--- Information given ---

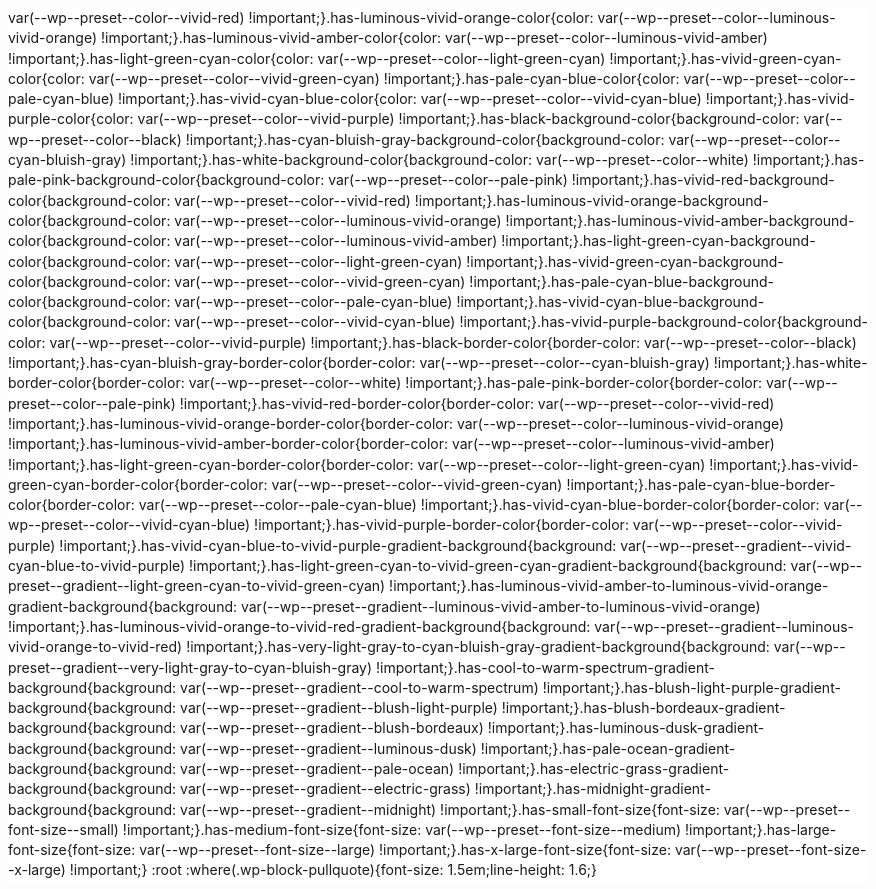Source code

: var(--wp--preset--color--vivid-red) !important;}.has-luminous-vivid-orange-color{color: var(--wp--preset--color--luminous-vivid-orange) !important;}.has-luminous-vivid-amber-color{color: var(--wp--preset--color--luminous-vivid-amber) !important;}.has-light-green-cyan-color{color: var(--wp--preset--color--light-green-cyan) !important;}.has-vivid-green-cyan-color{color: var(--wp--preset--color--vivid-green-cyan) !important;}.has-pale-cyan-blue-color{color: var(--wp--preset--color--pale-cyan-blue) !important;}.has-vivid-cyan-blue-color{color: var(--wp--preset--color--vivid-cyan-blue) !important;}.has-vivid-purple-color{color: var(--wp--preset--color--vivid-purple) !important;}.has-black-background-color{background-color: var(--wp--preset--color--black) !important;}.has-cyan-bluish-gray-background-color{background-color: var(--wp--preset--color--cyan-bluish-gray) !important;}.has-white-background-color{background-color: var(--wp--preset--color--white) !important;}.has-pale-pink-background-color{background-color: var(--wp--preset--color--pale-pink) !important;}.has-vivid-red-background-color{background-color: var(--wp--preset--color--vivid-red) !important;}.has-luminous-vivid-orange-background-color{background-color: var(--wp--preset--color--luminous-vivid-orange) !important;}.has-luminous-vivid-amber-background-color{background-color: var(--wp--preset--color--luminous-vivid-amber) !important;}.has-light-green-cyan-background-color{background-color: var(--wp--preset--color--light-green-cyan) !important;}.has-vivid-green-cyan-background-color{background-color: var(--wp--preset--color--vivid-green-cyan) !important;}.has-pale-cyan-blue-background-color{background-color: var(--wp--preset--color--pale-cyan-blue) !important;}.has-vivid-cyan-blue-background-color{background-color: var(--wp--preset--color--vivid-cyan-blue) !important;}.has-vivid-purple-background-color{background-color: var(--wp--preset--color--vivid-purple) !important;}.has-black-border-color{border-color: var(--wp--preset--color--black) !important;}.has-cyan-bluish-gray-border-color{border-color: var(--wp--preset--color--cyan-bluish-gray) !important;}.has-white-border-color{border-color: var(--wp--preset--color--white) !important;}.has-pale-pink-border-color{border-color: var(--wp--preset--color--pale-pink) !important;}.has-vivid-red-border-color{border-color: var(--wp--preset--color--vivid-red) !important;}.has-luminous-vivid-orange-border-color{border-color: var(--wp--preset--color--luminous-vivid-orange) !important;}.has-luminous-vivid-amber-border-color{border-color: var(--wp--preset--color--luminous-vivid-amber) !important;}.has-light-green-cyan-border-color{border-color: var(--wp--preset--color--light-green-cyan) !important;}.has-vivid-green-cyan-border-color{border-color: var(--wp--preset--color--vivid-green-cyan) !important;}.has-pale-cyan-blue-border-color{border-color: var(--wp--preset--color--pale-cyan-blue) !important;}.has-vivid-cyan-blue-border-color{border-color: var(--wp--preset--color--vivid-cyan-blue) !important;}.has-vivid-purple-border-color{border-color: var(--wp--preset--color--vivid-purple) !important;}.has-vivid-cyan-blue-to-vivid-purple-gradient-background{background: var(--wp--preset--gradient--vivid-cyan-blue-to-vivid-purple) !important;}.has-light-green-cyan-to-vivid-green-cyan-gradient-background{background: var(--wp--preset--gradient--light-green-cyan-to-vivid-green-cyan) !important;}.has-luminous-vivid-amber-to-luminous-vivid-orange-gradient-background{background: var(--wp--preset--gradient--luminous-vivid-amber-to-luminous-vivid-orange) !important;}.has-luminous-vivid-orange-to-vivid-red-gradient-background{background: var(--wp--preset--gradient--luminous-vivid-orange-to-vivid-red) !important;}.has-very-light-gray-to-cyan-bluish-gray-gradient-background{background: var(--wp--preset--gradient--very-light-gray-to-cyan-bluish-gray) !important;}.has-cool-to-warm-spectrum-gradient-background{background: var(--wp--preset--gradient--cool-to-warm-spectrum) !important;}.has-blush-light-purple-gradient-background{background: var(--wp--preset--gradient--blush-light-purple) !important;}.has-blush-bordeaux-gradient-background{background: var(--wp--preset--gradient--blush-bordeaux) !important;}.has-luminous-dusk-gradient-background{background: var(--wp--preset--gradient--luminous-dusk) !important;}.has-pale-ocean-gradient-background{background: var(--wp--preset--gradient--pale-ocean) !important;}.has-electric-grass-gradient-background{background: var(--wp--preset--gradient--electric-grass) !important;}.has-midnight-gradient-background{background: var(--wp--preset--gradient--midnight) !important;}.has-small-font-size{font-size: var(--wp--preset--font-size--small) !important;}.has-medium-font-size{font-size: var(--wp--preset--font-size--medium) !important;}.has-large-font-size{font-size: var(--wp--preset--font-size--large) !important;}.has-x-large-font-size{font-size: var(--wp--preset--font-size--x-large) !important;}
:root :where(.wp-block-pullquote){font-size: 1.5em;line-height: 1.6;}
</style>
<link rel='stylesheet' id='hello-elementor-theme-style-css' href='https://desbloqueatumentemillonaria.com/wp-content/themes/hello-elementor/theme.min.css?ver=3.2.1' media='all' />
<link rel='stylesheet' id='hello-elementor-child-style-css' href='https://desbloqueatumentemillonaria.com/wp-content/themes/hello-theme-child-master/style.css?ver=1.0.0' media='all' />
<link rel='stylesheet' id='hello-elementor-css' href='https://desbloqueatumentemillonaria.com/wp-content/themes/hello-elementor/style.min.css?ver=3.2.1' media='all' />
<link rel='stylesheet' id='hello-elementor-header-footer-css' href='https://desbloqueatumentemillonaria.com/wp-content/themes/hello-elementor/header-footer.min.css?ver=3.2.1' media='all' />
<link rel='stylesheet' id='elementor-frontend-css' href='https://desbloqueatumentemillonaria.com/wp-content/plugins/elementor/assets/css/frontend.min.css?ver=3.27.6' media='all' />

---

_Description of the task:_ List each line of the entries that holds the string "link".

_Answer box:_
<link rel='stylesheet' id='hello-elementor-theme-style-css' href='https://desbloqueatumentemillonaria.com/wp-content/themes/hello-elementor/theme.min.css?ver=3.2.1' media='all' />
<link rel='stylesheet' id='hello-elementor-child-style-css' href='https://desbloqueatumentemillonaria.com/wp-content/themes/hello-theme-child-master/style.css?ver=1.0.0' media='all' />
<link rel='stylesheet' id='hello-elementor-css' href='https://desbloqueatumentemillonaria.com/wp-content/themes/hello-elementor/style.min.css?ver=3.2.1' media='all' />
<link rel='stylesheet' id='hello-elementor-header-footer-css' href='https://desbloqueatumentemillonaria.com/wp-content/themes/hello-elementor/header-footer.min.css?ver=3.2.1' media='all' />
<link rel='stylesheet' id='elementor-frontend-css' href='https://desbloqueatumentemillonaria.com/wp-content/plugins/elementor/assets/css/frontend.min.css?ver=3.27.6' media='all' />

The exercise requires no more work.